- Hangul: 황룡산성
- Hanja: 皇龍山城
- RR: Hwangnyongsanseong
- MR: Hwangnyongsansŏng

= Hwangnyong Fortress =

Stone fortress in Nampo, North Korea

Hwangryong Fortress is a stone fortress of Goguryeo located in what is now Ryonggang county, Nampo in North Korea. It is designated as "No.37 National Treasure of North Korea". It is about 10-11 metres high, 6-8 metres in width and has a 6.6 kilometre circumference.

==History==
The fortress played a role to protect the capital Pyongyang during Goguryeo's control in the west side. The wall connects 8 major peaks and hilly area of Oseok mountain. According to Samguksagi, the fortress was enlarged several times from the early 5th century, which was followed by additional construction of stronghold during Gwanggaeto the Great. Later Jangsu of Goguryeo officially transferred the capital to Pyeongyang, while series of fortresses were constructed later this time.

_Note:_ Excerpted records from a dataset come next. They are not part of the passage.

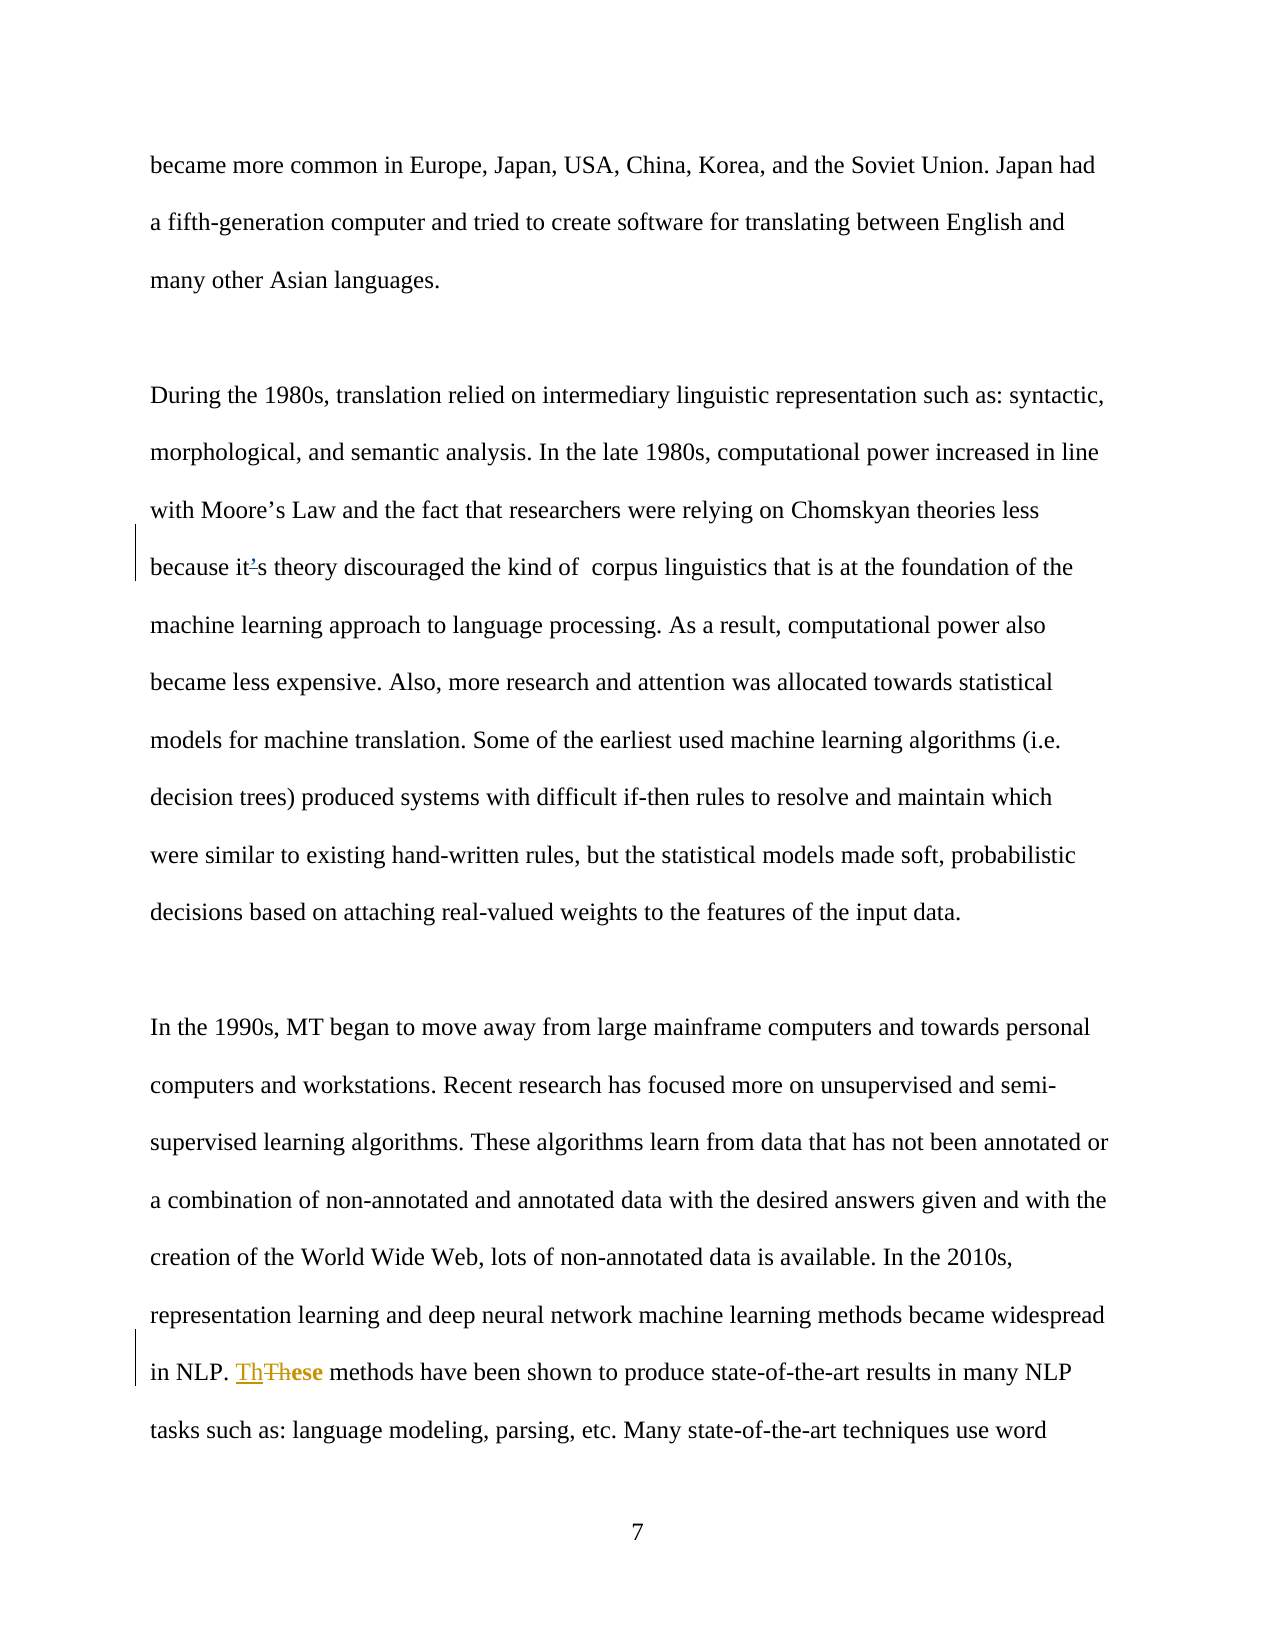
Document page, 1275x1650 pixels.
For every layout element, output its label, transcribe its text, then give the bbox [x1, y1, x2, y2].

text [150, 150, 1125, 294]
text During the 1980s, translation relied on intermediary linguistic representation such as: syntactic, morphological, and semantic analysis. In the late 1980s, computational power increased in line with Moore’s Law and the fact that researchers were relying on Chomskyan theories less because its theory discouraged the kind of corpus linguistics that is at the foundation of the machine learning approach to language processing. As a result, computational power also became less expensive. Also, more research and attention was allocated towards statistical models for machine translation. Some of the earliest used machine learning algorithms (i.e. decision trees) produced systems with difficult if-then rules to resolve and maintain which were similar to existing hand-written rules, but the statistical models made soft, probabilistic decisions based on attaching real-valued weights to the features of the input data. [150, 380, 1125, 926]
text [150, 1012, 1125, 1444]
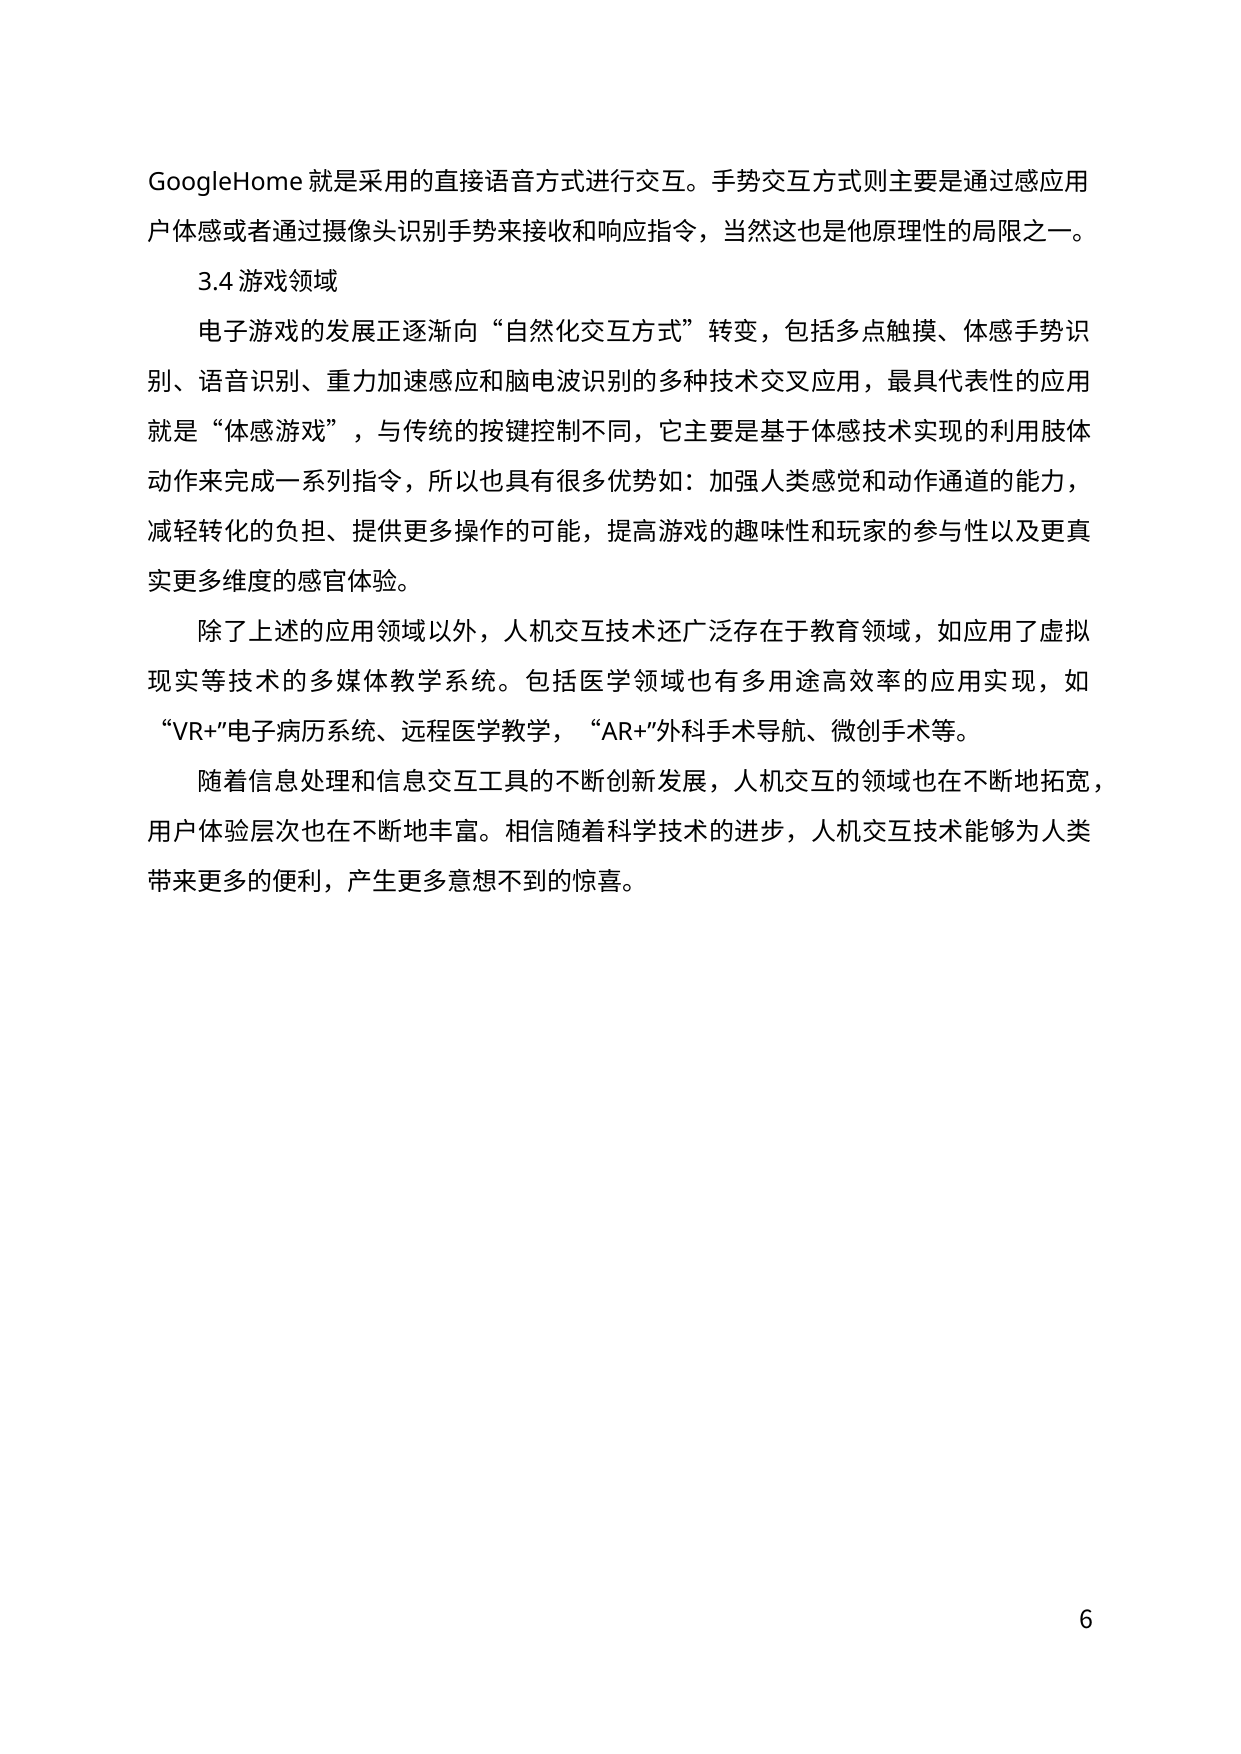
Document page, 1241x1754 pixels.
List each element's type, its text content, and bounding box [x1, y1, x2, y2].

text 除了上述的应用领域以外，人机交互技术还广泛存在于教育领域，如应用了虚拟现实等技术的多媒体教学系统。包括医学领域也有多用途高效率的应用实现，如“VR+”电子病历系统、远程医学教学，“AR+”外科手术导航、微创手术等。 [148, 598, 1093, 748]
text 电子游戏的发展正逐渐向“自然化交互方式”转变，包括多点触摸、体感手势识别、语音识别、重力加速感应和脑电波识别的多种技术交叉应用，最具代表性的应用就是“体感游戏”，与传统的按键控制不同，它主要是基于体感技术实现的利用肢体动作来完成一系列指令，所以也具有很多优势如：加强人类感觉和动作通道的能力，减轻转化的负担、提供更多操作的可能，提高游戏的趣味性和玩家的参与性以及更真实更多维度的感官体验。 [148, 298, 1093, 598]
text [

Since the site is quite critical for the defense of northern area of Korean peninsula, the importance was not overlooked by the later kings. In 1675, Sukjong of Joseon reestablished northern part of this fortress to strengthen the national defense. That is to build exterior walls along 3 major gates of the castle, only except for the east side. Easter gate does not have anterior walls, either.